What is manner of death? It's a required part of the death certificate, a system of classification most often used for data analysis in the realms of public health and academic research. Every time you read an article that contains information about the ways people die, or compares types of deaths across geographic regions, the researchers likely started their analysis with publicly-available death certificate data, sorted by manner of death.

But manner of death has a social function as well, because, like it or not, we attach different moral value to different ways of dying, even when the mechanism is the same. In my experience, families who have lost a loved-one to a drug overdose don't object to the determination that the cause of death was by acute mixed drug intoxication as much as they object to my manner ruling that the overdose was an accident or a suicide, in some cases because of religious prohibitions against suicide. One Pennsylvania coroner has been in the news lately for classifying overdoses of illegal drugs as homicides, so that the drug dealers will be prosecuted for murder, even if the user injected the drugs himself in order to get high. Sounds like a good idea, right? Drugs are illegal and the dealers should be punished. The problem is, such an approach conflates the duties of scientific death classification with those of law enforcement. Our job is statistical and unbiased, and we need a uniform classification system in order to understand how people die in the real world, and to study regional differences. Coroners in jurisdictions surrounding this Pennsylvania county have avoided following suit with this reclassification of manner in drug deaths.

We in the forensic sciences must work to communicate with the police, the families of decedents, and with the public at large about the different manners of death, about the national standards used in classifying deaths, and about our decision-making process in arriving at a conclusion in each individual case. We must do so as part of our professional duty to public health in seeking to reduce our national burden of avoidable deaths. We spend a lot of time agonizing about the manner—but the determination of manner doesn't matter if we don't then do something to counsel the decedent's family, to explain what happened to the public, and to prevent this from happening again, if what happened was at all preventable.

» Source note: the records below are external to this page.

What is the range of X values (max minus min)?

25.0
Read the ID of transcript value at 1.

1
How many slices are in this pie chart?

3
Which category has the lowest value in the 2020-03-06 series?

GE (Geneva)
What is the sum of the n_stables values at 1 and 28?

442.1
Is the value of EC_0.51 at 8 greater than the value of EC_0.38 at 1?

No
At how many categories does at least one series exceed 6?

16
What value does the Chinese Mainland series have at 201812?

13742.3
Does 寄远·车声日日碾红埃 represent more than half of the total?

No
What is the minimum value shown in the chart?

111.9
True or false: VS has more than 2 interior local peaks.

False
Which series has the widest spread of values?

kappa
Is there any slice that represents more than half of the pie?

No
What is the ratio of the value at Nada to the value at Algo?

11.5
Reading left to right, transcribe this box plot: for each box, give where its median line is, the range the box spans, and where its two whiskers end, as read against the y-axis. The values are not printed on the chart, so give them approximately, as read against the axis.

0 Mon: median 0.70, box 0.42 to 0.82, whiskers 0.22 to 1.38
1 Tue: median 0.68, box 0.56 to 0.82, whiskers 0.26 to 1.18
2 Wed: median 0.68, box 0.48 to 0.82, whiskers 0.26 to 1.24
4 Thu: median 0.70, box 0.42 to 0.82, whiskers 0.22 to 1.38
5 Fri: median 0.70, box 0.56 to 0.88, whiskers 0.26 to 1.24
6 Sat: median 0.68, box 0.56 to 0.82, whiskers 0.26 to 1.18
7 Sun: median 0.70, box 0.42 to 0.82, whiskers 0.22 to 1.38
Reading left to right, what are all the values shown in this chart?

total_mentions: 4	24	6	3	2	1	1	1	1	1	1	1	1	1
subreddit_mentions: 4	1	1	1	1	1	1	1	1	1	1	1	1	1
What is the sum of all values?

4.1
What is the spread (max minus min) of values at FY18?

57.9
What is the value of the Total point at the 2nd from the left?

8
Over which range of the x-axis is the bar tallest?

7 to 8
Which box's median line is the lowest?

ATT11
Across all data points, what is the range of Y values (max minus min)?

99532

Some jurisdictions will call our hypothetical case study of the prisoner with the embolus a homicide. Others might call it an accident. A few might even decide this was a natural death. Regardless, they will all be remiss if they stop with cause and manner. We coroners and medical examiners have an ethical duty to do more than just check a box on a death certificate and wait for the inevitable lawsuit. We have a duty to reach out to those in power to change the lethal environment by educating the jail staff and the corrections department managers who write the policies and procedures. If we don't reach out to other professionals in other county agencies, one man's avoidable death will repeat with others under similar circumstances. If we don't publicize it in the press, how will others learn from our experiences and adjust their policies accordingly, before the next death? The next time it happens, what will you do about it? Will you call it another homicide, another accident, another natural death? Whatever your answer, you will have a harder time explaining why another such corpse has come to a slab in the morgue, and why you didn't do anything to stop it getting there. We forensic pathologists are physicians working in the realm of public health. Our job—our duty—does not end with the death certificate.